- HMS H44

History

United Kingdom
- Name: HMS H44
- Builder: Armstrong Whitworth
- Launched: 17 February 1919
- Commissioned: 15 April 1920
- Fate: Sold in 1944; broken up in February 1945

General characteristics
- Class & type: H-class submarine
- Displacement: 423 long tons surfaced (510 tons submerged)
- Length: 171 ft 0 in (52.12 m)
- Beam: 15 ft 4 in (4.67 m)
- Propulsion: 480 hp (360 kW) diesel, 2 x 620 hp (460 kW) electric
- Speed: 11.5 knots (21.3 km/h; 13.2 mph) surfaced; 9 knots (17 km/h; 10 mph) submerged;
- Range: 2,985 nautical miles (5,528 km; 3,435 mi) at 7.5 knots (13.9 km/h; 8.6 mph) on surface; 130 nautical miles (240 km; 150 mi) at 2 knots (3.7 km/h; 2.3 mph) submerged;
- Complement: 22
- Armament: 4 × 21 in (533 mm) bow torpedo tubes; 8 × 21 inch torpedoes; QF 6-pounder gun after refitting;

= HMS H44 =

Submarine of the Royal Navy

HMS H44 was an H-class submarine of the Royal Navy. She was built by Armstrong Whitworth and launched on 17 February 1919. She served in the Second World War. She had a complement of twenty-two crew members. She was sold in 1944 and was broken up at Troon in February 1945.

==Design==
Like all post-H20 British H-class submarines, H44 had a displacement of 423 LT at the surface and 510 LT while submerged. It had a total length of 171 ft, a beam of 15 ft 4 in, and a draught of 12 m. It contained a diesel engines providing a total power of 480 hp and two electric motors each providing 320 hp power. The use of its electric motors made the submarine travel at 11 kn. It would normally carry 16.4 LT of fuel and had a maximum capacity of 18 LT.

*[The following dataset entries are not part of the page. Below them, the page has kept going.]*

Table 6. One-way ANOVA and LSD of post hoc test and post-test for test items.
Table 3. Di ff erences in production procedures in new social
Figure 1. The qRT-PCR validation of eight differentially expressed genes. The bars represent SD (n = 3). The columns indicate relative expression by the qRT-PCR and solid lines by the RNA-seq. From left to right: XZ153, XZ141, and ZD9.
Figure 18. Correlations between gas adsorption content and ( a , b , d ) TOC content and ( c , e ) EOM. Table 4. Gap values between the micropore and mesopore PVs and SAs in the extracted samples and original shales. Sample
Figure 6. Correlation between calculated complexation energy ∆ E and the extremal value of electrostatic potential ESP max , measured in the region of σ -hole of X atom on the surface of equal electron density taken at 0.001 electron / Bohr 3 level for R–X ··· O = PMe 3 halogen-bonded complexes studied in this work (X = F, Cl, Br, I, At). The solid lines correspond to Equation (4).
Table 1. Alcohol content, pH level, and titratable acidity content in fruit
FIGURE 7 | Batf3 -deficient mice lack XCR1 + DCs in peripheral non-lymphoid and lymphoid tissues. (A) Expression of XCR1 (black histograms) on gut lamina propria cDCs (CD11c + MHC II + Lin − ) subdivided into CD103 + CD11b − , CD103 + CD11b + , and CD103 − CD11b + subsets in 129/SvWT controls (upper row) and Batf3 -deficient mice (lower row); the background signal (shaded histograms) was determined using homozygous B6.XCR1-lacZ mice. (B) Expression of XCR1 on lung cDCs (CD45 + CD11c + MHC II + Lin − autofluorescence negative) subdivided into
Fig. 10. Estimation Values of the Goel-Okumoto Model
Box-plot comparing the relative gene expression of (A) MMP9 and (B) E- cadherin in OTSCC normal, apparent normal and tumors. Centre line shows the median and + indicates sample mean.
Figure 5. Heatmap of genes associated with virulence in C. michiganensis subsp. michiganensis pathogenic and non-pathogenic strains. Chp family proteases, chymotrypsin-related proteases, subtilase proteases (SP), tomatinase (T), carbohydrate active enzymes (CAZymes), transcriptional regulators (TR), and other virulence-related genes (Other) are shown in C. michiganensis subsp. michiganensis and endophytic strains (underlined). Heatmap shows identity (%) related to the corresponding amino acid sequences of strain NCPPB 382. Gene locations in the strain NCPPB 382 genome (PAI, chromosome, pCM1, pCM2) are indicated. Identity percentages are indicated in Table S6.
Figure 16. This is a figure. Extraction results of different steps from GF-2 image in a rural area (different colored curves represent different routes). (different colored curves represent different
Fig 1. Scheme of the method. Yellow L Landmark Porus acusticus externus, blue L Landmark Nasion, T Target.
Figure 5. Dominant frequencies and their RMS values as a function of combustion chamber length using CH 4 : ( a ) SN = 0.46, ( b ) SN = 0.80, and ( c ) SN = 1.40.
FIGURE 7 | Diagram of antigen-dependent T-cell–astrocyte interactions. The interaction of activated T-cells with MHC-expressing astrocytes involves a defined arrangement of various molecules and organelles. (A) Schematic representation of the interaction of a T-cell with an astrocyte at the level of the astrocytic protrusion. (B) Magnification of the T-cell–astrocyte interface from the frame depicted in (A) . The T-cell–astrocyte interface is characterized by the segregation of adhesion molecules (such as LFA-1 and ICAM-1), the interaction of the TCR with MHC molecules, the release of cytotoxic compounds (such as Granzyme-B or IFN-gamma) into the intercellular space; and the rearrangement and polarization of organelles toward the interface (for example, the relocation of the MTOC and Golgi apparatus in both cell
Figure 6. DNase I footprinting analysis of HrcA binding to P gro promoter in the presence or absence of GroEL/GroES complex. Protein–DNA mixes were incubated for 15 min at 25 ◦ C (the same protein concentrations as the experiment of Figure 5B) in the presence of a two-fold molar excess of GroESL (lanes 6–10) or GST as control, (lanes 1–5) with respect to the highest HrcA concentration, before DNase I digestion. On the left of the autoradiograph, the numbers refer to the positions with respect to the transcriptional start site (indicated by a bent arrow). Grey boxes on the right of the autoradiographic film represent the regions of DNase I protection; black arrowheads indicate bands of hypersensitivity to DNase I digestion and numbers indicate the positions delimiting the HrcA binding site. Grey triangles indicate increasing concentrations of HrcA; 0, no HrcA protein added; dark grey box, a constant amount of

The submarine had a maximum surface speed of 13 kn and a submerged speed of 10.5 kn. Post-H20 British H-class submarines had ranges of 2985 nmi at speeds of 7.5 kn when surfaced. H44 was fitted with an anti-aircraft gun and four 21 in torpedo tubes. Its torpedo tubes were fitted to the bow and the submarine was loaded with eight 21 in torpedoes. It is a Holland 602 type submarine but was designed to meet Royal Navy specifications. Its complement was twenty-two crew members.